Protecting product quality at the divider means reducing stress on the dough as it goes through the equipment. While this might not be as important for some products, reducing friction opens up the world of automation to more sensitive doughs.
“When the dough is stressed during dividing, the gluten structure will be damaged,” explained Patricia Kennedy, president, WP Bakery Group USA. “With servo technology, we are able to avoid this stress.”
With the data provided by the servo controller, WP Bakery Group can minimize pressure inside the divider, allowing delicate doughs to go through the process without losing finished product quality.
There are also ways to build that gentle processing into the divider.
For Middleby Bakery Group, oversizing double screws and divider pumps while also slowing down their rotations has reduced dough pressure and friction. This leads to less stress and heat and creates a more consistent dough. All of this is made possible by servo technology, controls and the company’s proprietary software.
“Servo technology provides the feedback to the operator and the original equipment manufacturer so we can monitor each lane,” said Jay Fernandez, master baker at Middleby Bakery Group’s Innovation Center. “For example, our ability to see the exact rotations needed to deliver the required dough weight, knowledge and control the specific density of the product. The math works out very well.”
The latest technology’s ability to provide accurate weights and reduced stress on the dough simultaneously can have some unforeseen results.
“Precision servo-driven sinusoidal pumps are delivering very accurate weights across multiple lanes with the added benefit of reduced pressure and stress on the doughs,” Mr. Fernandez said. “This may equate to cleaner labels due to a reduction in traditional dough conditioners.”
Monitoring and control of temperature can also have a direct impact on the dough integrity as well as yeast activity.

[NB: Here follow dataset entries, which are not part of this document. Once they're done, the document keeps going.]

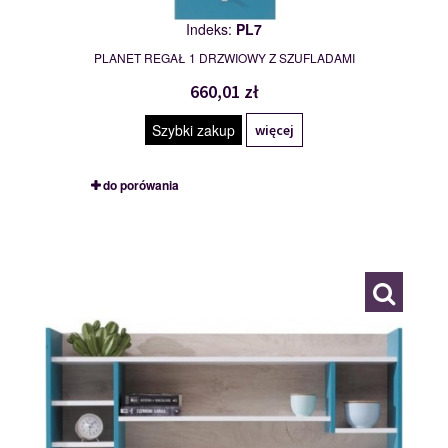
Indeks:
PL7
PLANET REGAŁ 1 DRZWIOWY Z SZUFLADAMI
660,01 zł
Szybki zakup
więcej
do porówania
PL11
116847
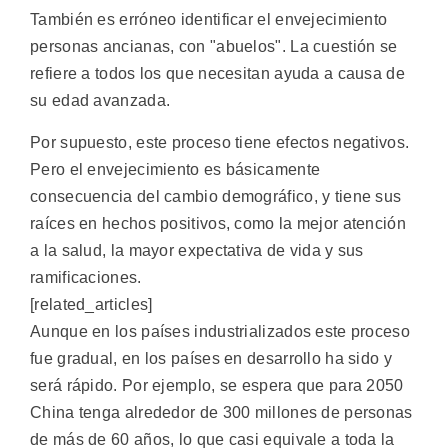
También es erróneo identificar el envejecimiento
personas ancianas, con "abuelos". La cuestión se
refiere a todos los que necesitan ayuda a causa de
su edad avanzada.
Por supuesto, este proceso tiene efectos negativos.
Pero el envejecimiento es básicamente
consecuencia del cambio demográfico, y tiene sus
raíces en hechos positivos, como la mejor atención
a la salud, la mayor expectativa de vida y sus
ramificaciones.
[related_articles]
Aunque en los países industrializados este proceso
fue gradual, en los países en desarrollo ha sido y
será rápido. Por ejemplo, se espera que para 2050
China tenga alrededor de 300 millones de personas
de más de 60 años, lo que casi equivale a toda la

And controlling these parameters from batch to batch ensures consistency throughout a day’s production runs.
“The ability to set, maintain and re-implement very precise parameters and call them up from the divider’s memory helps keep quality levels throughout shifts and across multiple shifts over time,” said Cesar Zelaya, bakery technology manager, Handtmann. “More than that, the ability to adjust for variables and apply optimized parameters across lines and plants helps maintain product consistency across the enterprise.”